#### Brief
Recast the lines of the items below as a numbered list, omitting blank lines and leaving out the pictures.

#### Materials provided
########

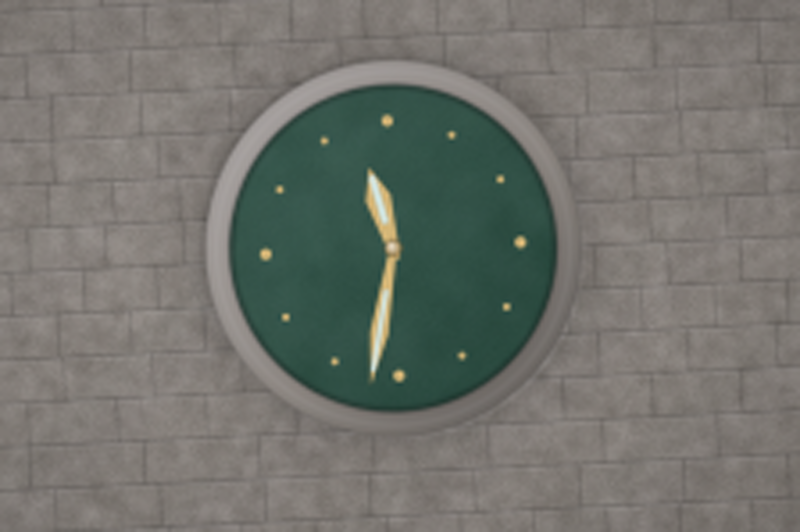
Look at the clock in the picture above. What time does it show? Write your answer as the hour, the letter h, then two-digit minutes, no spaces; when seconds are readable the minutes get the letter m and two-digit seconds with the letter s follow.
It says 11h32
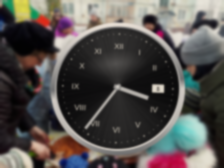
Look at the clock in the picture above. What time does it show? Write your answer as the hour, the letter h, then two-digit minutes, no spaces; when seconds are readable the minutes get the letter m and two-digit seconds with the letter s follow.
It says 3h36
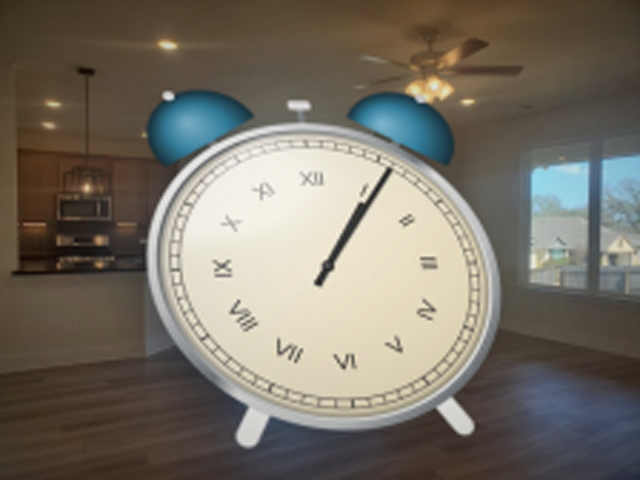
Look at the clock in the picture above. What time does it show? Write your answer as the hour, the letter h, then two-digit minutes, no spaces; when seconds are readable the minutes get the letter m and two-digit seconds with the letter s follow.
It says 1h06
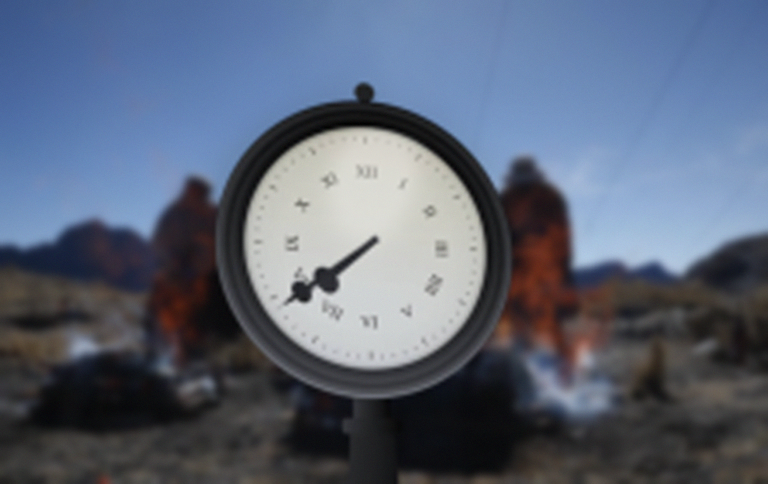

########

#### Completed exercise
1. Look at the clock in the picture above. What time does it show? Write your answer as the hour, the letter h, then two-digit minutes, no spaces; when seconds are readable the minutes get the letter m and two-digit seconds with the letter s follow.
2. It says 11h32
3. Look at the clock in the picture above. What time does it show? Write your answer as the hour, the letter h, then two-digit minutes, no spaces; when seconds are readable the minutes get the letter m and two-digit seconds with the letter s follow.
4. It says 3h36
5. Look at the clock in the picture above. What time does it show? Write your answer as the hour, the letter h, then two-digit minutes, no spaces; when seconds are readable the minutes get the letter m and two-digit seconds with the letter s follow.
6. It says 1h06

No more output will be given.